WEIGHT: 58 kg
Breast: Medium
1 HOUR:120$
NIGHT: +80$
Services: Spanking (giving), Swinging, Massage Thai, Hand Relief, Smoking (Fetish)
The electric system was dodgy with frequent brownouts, and there was an infrequent hot water supply. We were sometimes awakened in the night by coconuts falling off trees onto our tin roof. We shared the room with a family of green geckos and a hostile community of ants. Claims that the islands were almost devoid of creepy crawlers and species of the Order Rodentia turned out to be fiction. On our very first night we were alarmed by one of their mangy ilk trying to escape from inside our toilet.
The Seychellois hotel workers avoided eye contact and seldom cracked a smile. The hotel food was your basic Creole buffet featuring spicy curries, mutton, rice and fish. We tried the restaurants in the town of Victoria a minute drive over the hill in our rented Mini Moke. They were nothing to write home about either. He became dreadfully ill and had to be taken off the island on the HU Albatross to Mombasa. He later claimed it had been the most disastrous holiday he ever had.

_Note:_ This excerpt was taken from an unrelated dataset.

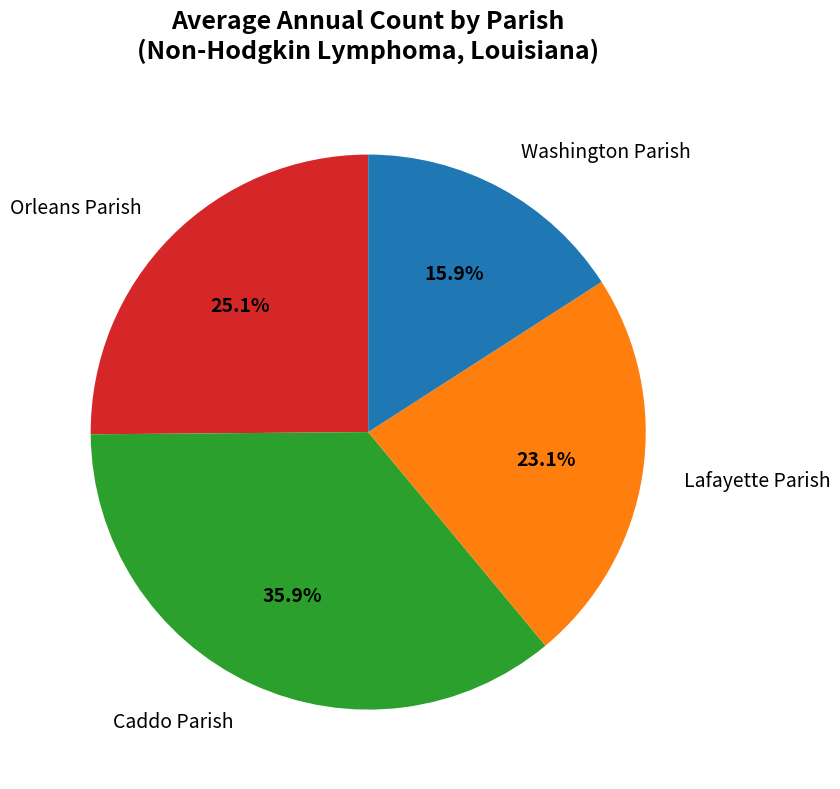

Does Washington Parish account for over 50% of the chart?

No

The turquoise waters and views of Silhouette and North Islands in the distance were magical and I exposed many rolls of film of the fabulous sunsets. There was seldom a soul in sight. It felt like our own private beach. Swiss-run like a clock, it is destined to become one of the great hotels in the islands if not the entire Indian Ocean. Our beach-view suite was beautifully climate controlled and the king-size Kempinski bed was the most comfortable in memory.
There was nary a creepy nor crawler. It was the only time I have ever gone an entire week on any island without an insect bite; I received 14 in one day on Bali a few years ago. Within a day it seemed as if the entire Kempinski staff knew our names and, surprisingly, the Seychellois employed by the hotel were positively bursting with smiles and good cheer.
The evening buffet, with different themes each night, was quite spectacular, the breakfasts formidable. The bar, and bar food, was world-class and well-manned by local staff. We had been warned against a local entrepreneur named Frankie who would take tourists on a horse-drawn carriage ride around the island for twenty rupees.